» **YOUR OBJECTIVE**
Reproduce the lines of every entry below, changing "builds" to "generates" and keeping everything else the same. Omit the pictures from your output.

» **Source records**
-=-=-=-=-
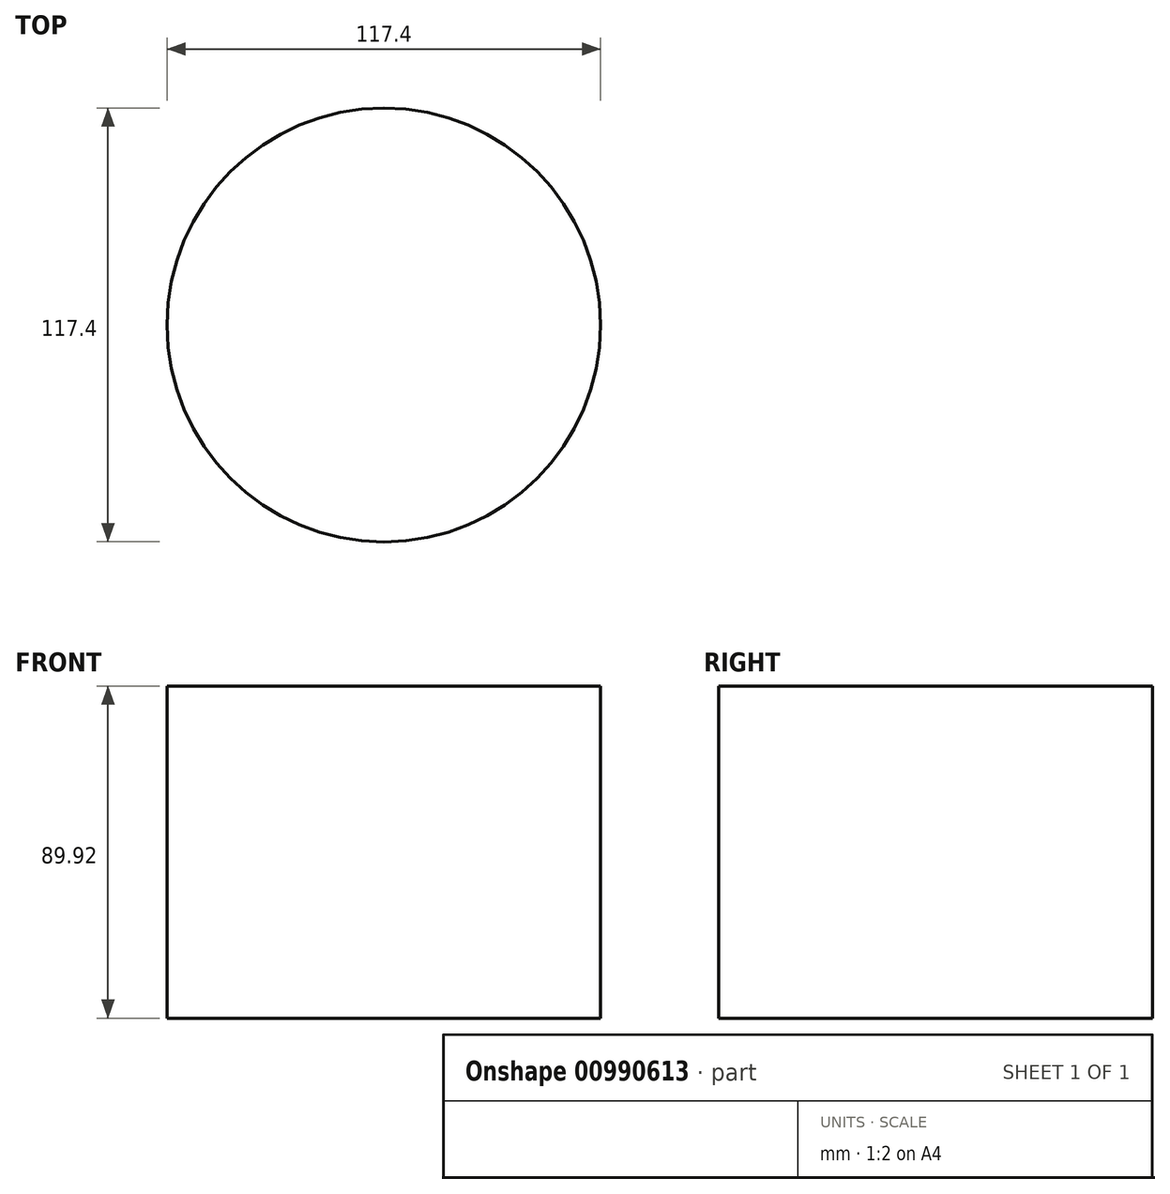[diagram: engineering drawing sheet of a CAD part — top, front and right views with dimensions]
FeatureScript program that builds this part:
annotation { "Feature Type Name" : "Feature", "Feature Type Description" : "" }
export const myFeature = defineFeature(function(context is Context, id is Id, definition is map)
    precondition{}
    {
        {
            var Q0;
            Q0=qCreatedBy(makeId("Top.planeOp"),FACE);
            var sketch = newSketch(context, id + "F0", { "sketchPlane" : qUnion([Q0])});
            skCircle(sketch, "E0", {"center": v(0, 0) * mm, "radius": 58.7 * mm});
            skSolve(sketch);
        }
        {
            var Q0;
            Q0=makeQuery(id+"F0.imprint","IMPRINT",FACE,{"disambiguationData":[TD([[makeQuery(id+"F0.imprint","IMPRINT",EDGE,{"derivedFrom":sQuery(id+"F0.wireOp",EDGE,"E0")}),1.0]])]});
            extrude(context, id + "F1", {"entities" : qUnion([Q0]), "oppositeDirection" : true, "depth" : 89.92 * mm, "offsetDistance" : 25.4 * mm});
        }
    });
-=-=-=-=-
» **SOLUTION TO THIS TASK**
[diagram: engineering drawing sheet of a CAD part — top, front and right views with dimensions]
FeatureScript program that generates this part:
annotation { "Feature Type Name" : "Feature", "Feature Type Description" : "" }
export const myFeature = defineFeature(function(context is Context, id is Id, definition is map)
    precondition{}
    {
        {
            var Q0;
            Q0=qCreatedBy(makeId("Top.planeOp"),FACE);
            var sketch = newSketch(context, id + "F0", { "sketchPlane" : qUnion([Q0])});
            skCircle(sketch, "E0", {"center": v(0, 0) * mm, "radius": 58.7 * mm});
            skSolve(sketch);
        }
        {
            var Q0;
            Q0=makeQuery(id+"F0.imprint","IMPRINT",FACE,{"disambiguationData":[TD([[makeQuery(id+"F0.imprint","IMPRINT",EDGE,{"derivedFrom":sQuery(id+"F0.wireOp",EDGE,"E0")}),1.0]])]});
            extrude(context, id + "F1", {"entities" : qUnion([Q0]), "oppositeDirection" : true, "depth" : 89.92 * mm, "offsetDistance" : 25.4 * mm});
        }
    });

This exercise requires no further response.